Pelo menos, muito mais gente do que os defensores de vândalos esteve na Bienal do Livro de São Paulo, no final de semana do mesmo feriado. A logística não deu conta de colocar dois eventos de grande público - a Bienal e o desfile - em locais próximos numa metrópole que já não possui espaço nem para o ar que supostamente se respira. O evento da patriotada era mais longe e não atrapalhou o trânsito, ainda que provocando mortes cívicas, em total desconstrução com a realidade. Por outro lado, fiquei sabendo de muita desorganização na Bienal, falta de informações, exploração nos preços de alimentos, filas enormes para entrar, ver, comprar, ir ao banheiro, mas o público atendeu em massa para estar junto aos livros e, principalmente, a seus autores e autoras.
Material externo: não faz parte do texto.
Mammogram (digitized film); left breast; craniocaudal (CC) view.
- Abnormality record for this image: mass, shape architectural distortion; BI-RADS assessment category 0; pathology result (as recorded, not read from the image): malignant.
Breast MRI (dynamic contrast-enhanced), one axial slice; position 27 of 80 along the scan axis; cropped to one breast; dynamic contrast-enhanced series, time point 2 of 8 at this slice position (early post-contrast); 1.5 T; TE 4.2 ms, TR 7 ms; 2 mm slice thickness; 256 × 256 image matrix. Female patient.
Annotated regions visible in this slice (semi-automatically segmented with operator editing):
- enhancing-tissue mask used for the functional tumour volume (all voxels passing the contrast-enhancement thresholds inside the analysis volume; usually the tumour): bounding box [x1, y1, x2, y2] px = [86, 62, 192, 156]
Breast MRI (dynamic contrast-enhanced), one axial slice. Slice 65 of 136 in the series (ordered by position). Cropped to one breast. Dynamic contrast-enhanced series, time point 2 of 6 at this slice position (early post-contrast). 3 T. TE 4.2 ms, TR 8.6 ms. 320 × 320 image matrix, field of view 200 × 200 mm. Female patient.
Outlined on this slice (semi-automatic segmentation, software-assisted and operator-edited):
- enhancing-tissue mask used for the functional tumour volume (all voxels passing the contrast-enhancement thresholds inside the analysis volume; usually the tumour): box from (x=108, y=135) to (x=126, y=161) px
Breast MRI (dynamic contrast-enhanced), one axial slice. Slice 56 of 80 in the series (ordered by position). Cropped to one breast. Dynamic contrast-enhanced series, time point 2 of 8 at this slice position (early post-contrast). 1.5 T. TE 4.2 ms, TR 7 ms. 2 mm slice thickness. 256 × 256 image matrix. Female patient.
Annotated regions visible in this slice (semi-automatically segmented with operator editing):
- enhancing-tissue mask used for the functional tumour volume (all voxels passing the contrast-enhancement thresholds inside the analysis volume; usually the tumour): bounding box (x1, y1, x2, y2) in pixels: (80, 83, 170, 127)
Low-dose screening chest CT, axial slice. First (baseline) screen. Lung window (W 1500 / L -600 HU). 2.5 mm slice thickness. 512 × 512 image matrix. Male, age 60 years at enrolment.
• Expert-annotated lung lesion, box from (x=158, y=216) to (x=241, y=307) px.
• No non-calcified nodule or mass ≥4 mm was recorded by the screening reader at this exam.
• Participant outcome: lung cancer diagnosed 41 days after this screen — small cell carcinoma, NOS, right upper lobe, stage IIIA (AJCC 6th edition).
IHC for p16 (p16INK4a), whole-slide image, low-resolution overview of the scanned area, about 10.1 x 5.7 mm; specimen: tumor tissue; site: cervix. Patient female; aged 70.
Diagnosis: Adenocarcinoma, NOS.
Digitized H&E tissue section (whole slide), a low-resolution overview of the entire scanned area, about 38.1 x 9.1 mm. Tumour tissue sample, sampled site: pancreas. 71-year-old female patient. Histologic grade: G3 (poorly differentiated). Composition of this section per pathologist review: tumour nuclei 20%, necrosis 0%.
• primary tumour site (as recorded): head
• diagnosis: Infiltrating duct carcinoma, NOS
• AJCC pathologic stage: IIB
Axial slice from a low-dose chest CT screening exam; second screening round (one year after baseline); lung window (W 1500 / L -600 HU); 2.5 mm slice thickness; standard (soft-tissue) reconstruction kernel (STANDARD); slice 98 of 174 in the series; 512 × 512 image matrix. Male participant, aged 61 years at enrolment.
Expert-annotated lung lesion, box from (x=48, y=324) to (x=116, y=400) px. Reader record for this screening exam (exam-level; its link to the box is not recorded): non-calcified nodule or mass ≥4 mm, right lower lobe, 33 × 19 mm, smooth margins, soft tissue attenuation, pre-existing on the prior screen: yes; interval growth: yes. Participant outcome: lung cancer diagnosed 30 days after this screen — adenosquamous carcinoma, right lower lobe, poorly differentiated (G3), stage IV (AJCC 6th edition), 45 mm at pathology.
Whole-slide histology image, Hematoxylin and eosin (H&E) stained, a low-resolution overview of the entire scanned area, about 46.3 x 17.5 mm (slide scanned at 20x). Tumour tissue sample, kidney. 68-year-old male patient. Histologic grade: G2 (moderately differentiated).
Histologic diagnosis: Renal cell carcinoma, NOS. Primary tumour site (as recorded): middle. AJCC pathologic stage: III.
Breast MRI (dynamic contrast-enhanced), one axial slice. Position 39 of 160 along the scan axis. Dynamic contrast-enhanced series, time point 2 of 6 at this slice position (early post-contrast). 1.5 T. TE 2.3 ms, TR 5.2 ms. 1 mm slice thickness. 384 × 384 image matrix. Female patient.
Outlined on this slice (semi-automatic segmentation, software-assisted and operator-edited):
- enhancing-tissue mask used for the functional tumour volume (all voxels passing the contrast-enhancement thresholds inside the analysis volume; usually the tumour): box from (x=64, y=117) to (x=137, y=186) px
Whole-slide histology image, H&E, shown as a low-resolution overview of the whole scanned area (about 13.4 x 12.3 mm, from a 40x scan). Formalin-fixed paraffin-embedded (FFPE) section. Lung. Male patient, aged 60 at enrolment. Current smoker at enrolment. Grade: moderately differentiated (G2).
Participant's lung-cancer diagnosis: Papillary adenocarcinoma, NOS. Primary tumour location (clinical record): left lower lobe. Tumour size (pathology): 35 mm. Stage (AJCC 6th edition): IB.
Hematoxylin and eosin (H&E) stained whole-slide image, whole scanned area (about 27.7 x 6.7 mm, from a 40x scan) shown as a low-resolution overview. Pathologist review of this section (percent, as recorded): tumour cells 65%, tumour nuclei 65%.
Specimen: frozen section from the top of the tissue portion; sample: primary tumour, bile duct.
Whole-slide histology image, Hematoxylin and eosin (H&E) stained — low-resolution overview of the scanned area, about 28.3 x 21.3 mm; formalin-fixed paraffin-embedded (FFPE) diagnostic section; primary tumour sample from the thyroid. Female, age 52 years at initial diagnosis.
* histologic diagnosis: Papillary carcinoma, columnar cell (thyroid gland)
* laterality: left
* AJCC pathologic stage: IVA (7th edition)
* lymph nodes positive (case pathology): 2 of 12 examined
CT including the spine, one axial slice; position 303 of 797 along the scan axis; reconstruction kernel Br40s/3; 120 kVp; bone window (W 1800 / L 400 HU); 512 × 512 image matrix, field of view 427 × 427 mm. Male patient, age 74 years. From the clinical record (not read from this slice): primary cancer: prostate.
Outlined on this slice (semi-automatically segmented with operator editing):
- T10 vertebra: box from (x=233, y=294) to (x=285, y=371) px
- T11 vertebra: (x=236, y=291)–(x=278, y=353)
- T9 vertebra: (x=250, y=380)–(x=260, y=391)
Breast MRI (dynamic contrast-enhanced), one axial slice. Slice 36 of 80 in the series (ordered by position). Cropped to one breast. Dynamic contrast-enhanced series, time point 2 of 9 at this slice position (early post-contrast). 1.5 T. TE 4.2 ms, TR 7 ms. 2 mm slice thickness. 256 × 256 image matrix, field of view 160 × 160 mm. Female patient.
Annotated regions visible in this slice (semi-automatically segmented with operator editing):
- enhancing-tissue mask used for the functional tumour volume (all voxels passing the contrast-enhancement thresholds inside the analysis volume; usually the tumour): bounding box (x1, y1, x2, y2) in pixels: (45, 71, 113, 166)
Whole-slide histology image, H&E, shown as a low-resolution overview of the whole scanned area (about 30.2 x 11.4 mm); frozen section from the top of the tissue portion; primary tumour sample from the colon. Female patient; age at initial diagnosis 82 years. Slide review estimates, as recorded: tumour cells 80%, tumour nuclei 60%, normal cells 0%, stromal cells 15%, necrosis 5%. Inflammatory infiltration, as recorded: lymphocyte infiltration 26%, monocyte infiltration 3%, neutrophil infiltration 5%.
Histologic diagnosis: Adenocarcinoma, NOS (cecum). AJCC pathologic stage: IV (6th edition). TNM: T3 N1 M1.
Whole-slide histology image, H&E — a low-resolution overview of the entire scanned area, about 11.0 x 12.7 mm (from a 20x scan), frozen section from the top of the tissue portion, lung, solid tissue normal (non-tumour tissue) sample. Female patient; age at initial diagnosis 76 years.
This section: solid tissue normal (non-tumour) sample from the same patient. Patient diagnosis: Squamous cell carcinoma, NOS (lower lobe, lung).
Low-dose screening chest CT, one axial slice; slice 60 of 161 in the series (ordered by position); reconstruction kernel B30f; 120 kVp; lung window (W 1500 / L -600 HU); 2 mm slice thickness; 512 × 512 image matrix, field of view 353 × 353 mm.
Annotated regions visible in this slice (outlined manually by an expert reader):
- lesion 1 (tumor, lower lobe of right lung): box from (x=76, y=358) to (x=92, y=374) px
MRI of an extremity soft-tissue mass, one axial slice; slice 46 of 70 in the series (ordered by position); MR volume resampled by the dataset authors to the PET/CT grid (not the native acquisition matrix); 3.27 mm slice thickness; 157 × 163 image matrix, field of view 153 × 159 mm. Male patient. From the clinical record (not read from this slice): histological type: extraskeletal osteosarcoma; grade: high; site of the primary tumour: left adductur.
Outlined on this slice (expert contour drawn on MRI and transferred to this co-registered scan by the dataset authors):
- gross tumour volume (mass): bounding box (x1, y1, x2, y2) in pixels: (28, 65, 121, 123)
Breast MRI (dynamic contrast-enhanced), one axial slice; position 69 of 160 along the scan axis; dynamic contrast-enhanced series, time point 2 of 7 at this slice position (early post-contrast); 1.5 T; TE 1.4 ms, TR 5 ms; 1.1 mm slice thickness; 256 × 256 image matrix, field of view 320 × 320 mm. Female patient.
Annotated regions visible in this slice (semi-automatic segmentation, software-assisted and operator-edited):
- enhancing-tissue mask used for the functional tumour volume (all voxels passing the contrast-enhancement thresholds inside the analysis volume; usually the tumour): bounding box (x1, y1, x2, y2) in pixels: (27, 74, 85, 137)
É o momento em que a obra ainda não está imortalizada por serem vivos os que a escreveram. Um autógrafo aqui, uma tietagem ali, uma foto acolá e vamos cumprindo o ritual de participar do evento. O intelecto superando a ignorância, ao menos em números, é um alento.

A importância do estudo da História é fundamental para evitar as cenas lastimáveis que ainda continuam a invadir as ruas. O dia-a-dia do poder e a movimentação das massas são matéria-prima para as obras que profundamente estudam nosso tempo. Tento acompanhar os lançamentos, mas parte da atualização fica apenas em resenhas e artigos comentados, pois se até o tempo cósmico é finito, o que dirá o meu. Um exemplo é Surazo - Hans e Monika Ertl - Uma História Alemã na Bolívia (ed. Mundaréu), em que a autora austríaca Karin Harrasser conta a saga da família Ertl, de origem nazista, que passa pela vingança da morte de Che Guevara. A historiadora e jornalista Sylvia Colombo, ao resenhar o livro lançado este ano no Brasil, mostra o quão pouco sabemos da história da América Latina, fruto de anos de deseducação de nossos governos militares. Um livro que já está na lista dos imprescindíveis para ser lido. Vai na mesma linha de outro apresentado neste espaço: Bavária Tropical, de Betina Anton (https://adilson3paragrafos.blogspot.com/2024/01/a-culpa-e-das-palavras.html), que também traz a vida de um nazista para bem perto de nós.

Comentários

  1. Ainda bem que mais gente procurou livros. Ainda assim, é de se lamentar a ignorância e a desinformação que pululam nesse patropi!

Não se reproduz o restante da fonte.